◆ **Data records**:
Start of Block
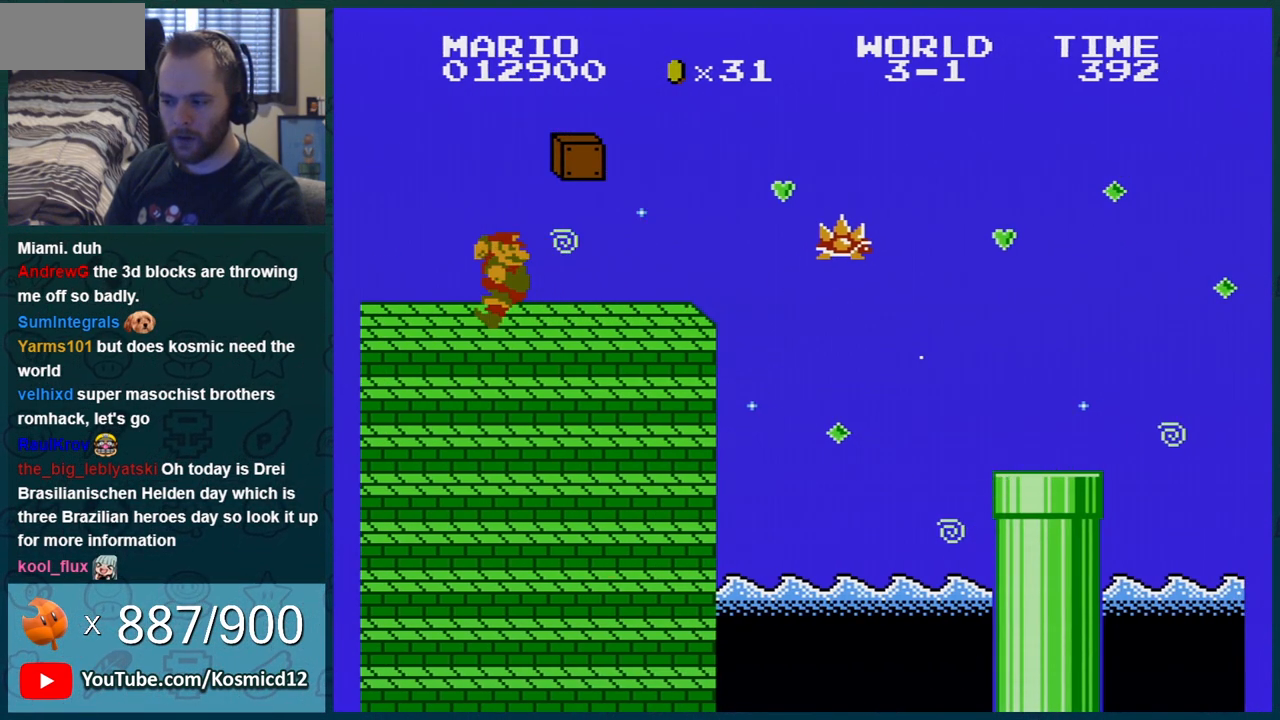
{"buttons": ["B", "DPAD_RIGHT"], "events": []}
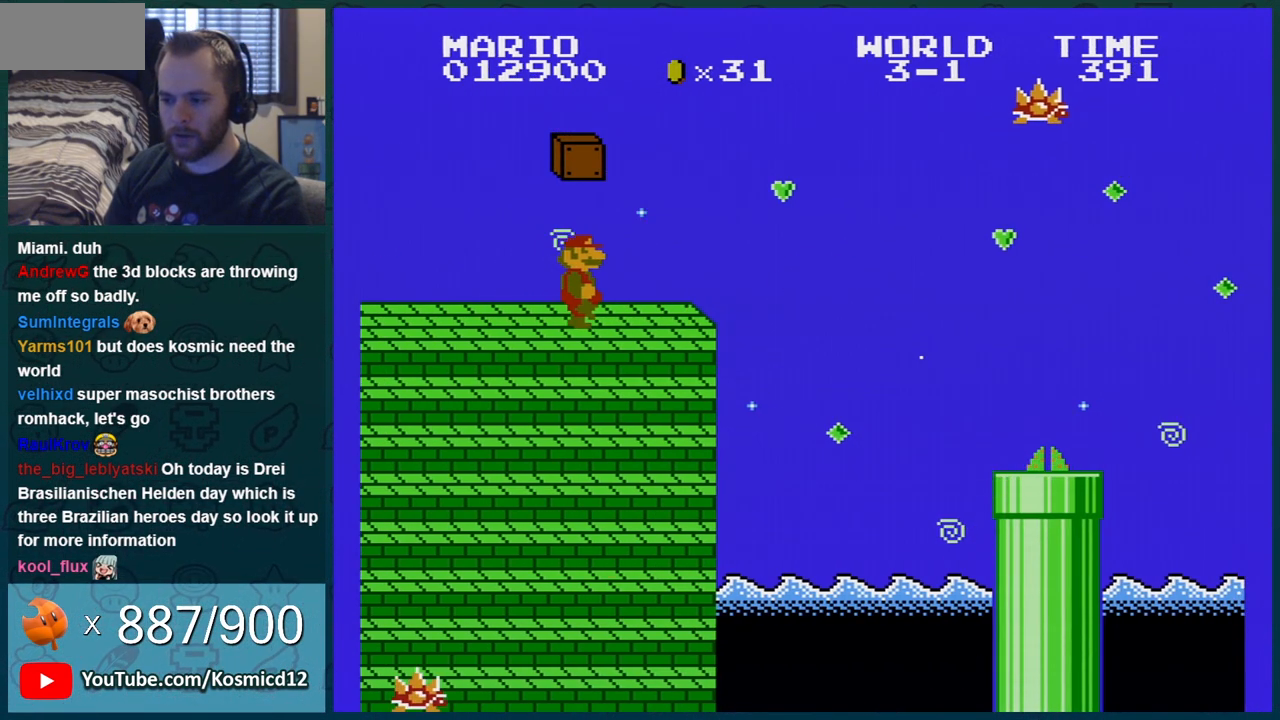
{"buttons": ["B", "DPAD_RIGHT"], "events": [[200, "A", "down"], [300, "A", "up"]]}
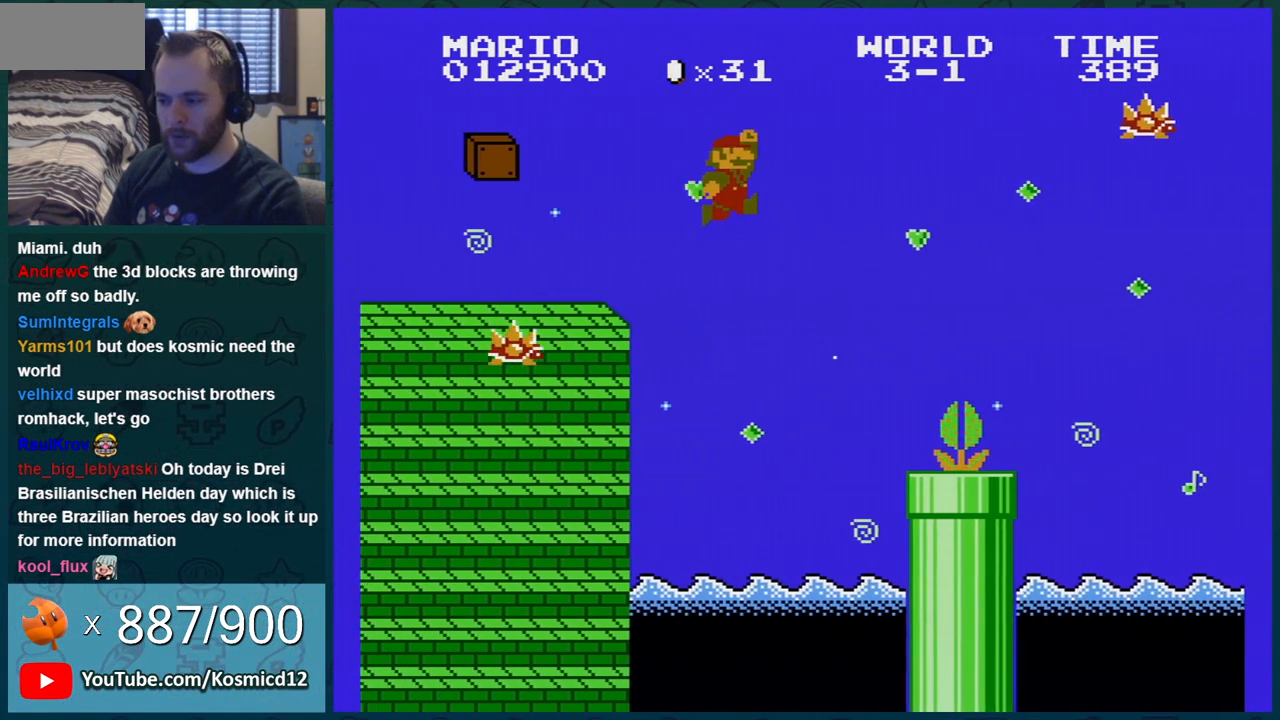
{"buttons": ["A", "B", "DPAD_RIGHT"], "events": [[317, "DPAD_RIGHT", "up"], [350, "A", "down"], [350, "DPAD_RIGHT", "down"]]}
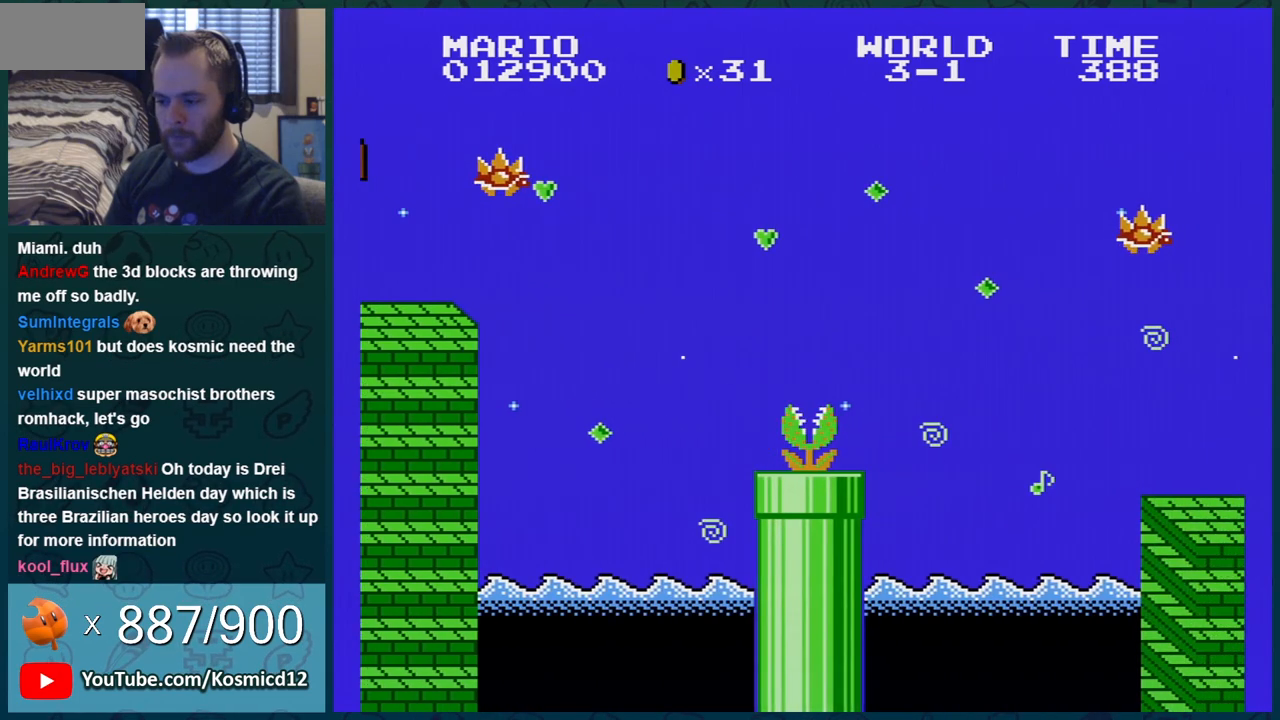
{"buttons": ["A", "B", "DPAD_RIGHT"], "events": []}
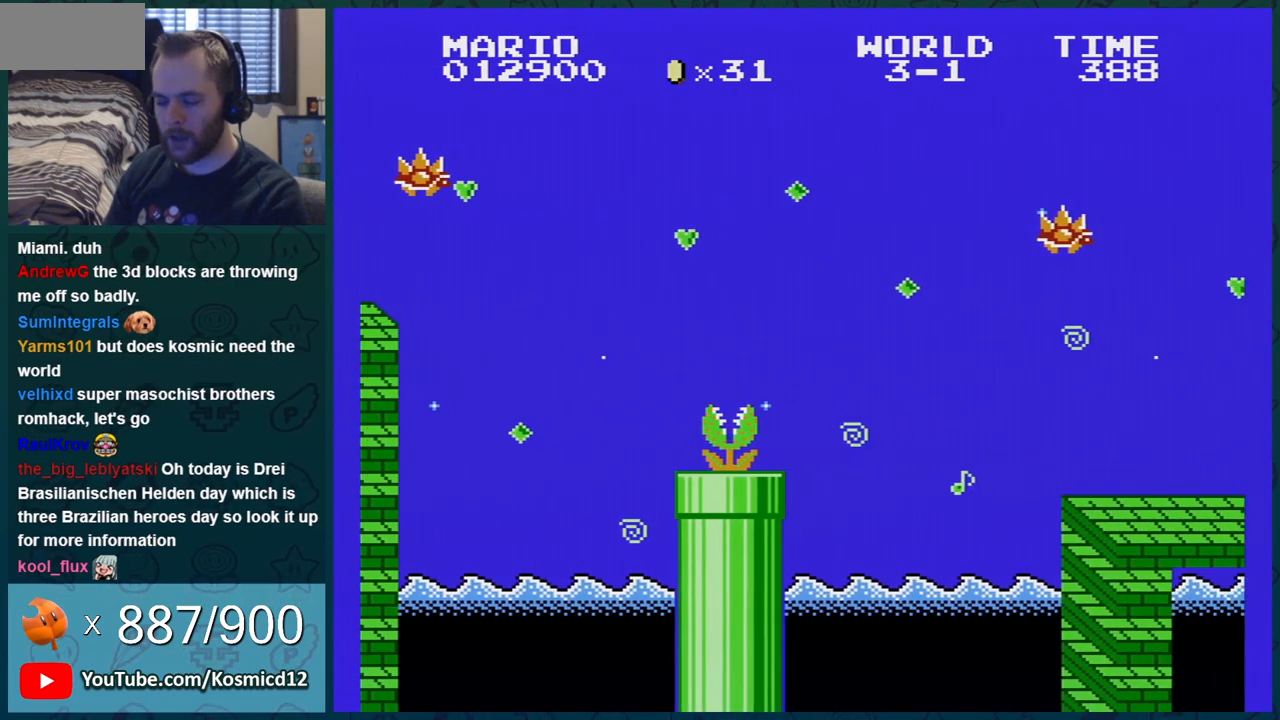
{"buttons": ["A", "B", "DPAD_RIGHT"], "events": []}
End of Block
◆ **Exercise directions**: Go through the listing above and copy each line where the string "down" appears.

◆ **Completed exercise**:
{"buttons": ["B", "DPAD_RIGHT"], "events": [[200, "A", "down"], [300, "A", "up"]]}
{"buttons": ["A", "B", "DPAD_RIGHT"], "events": [[317, "DPAD_RIGHT", "up"], [350, "A", "down"], [350, "DPAD_RIGHT", "down"]]}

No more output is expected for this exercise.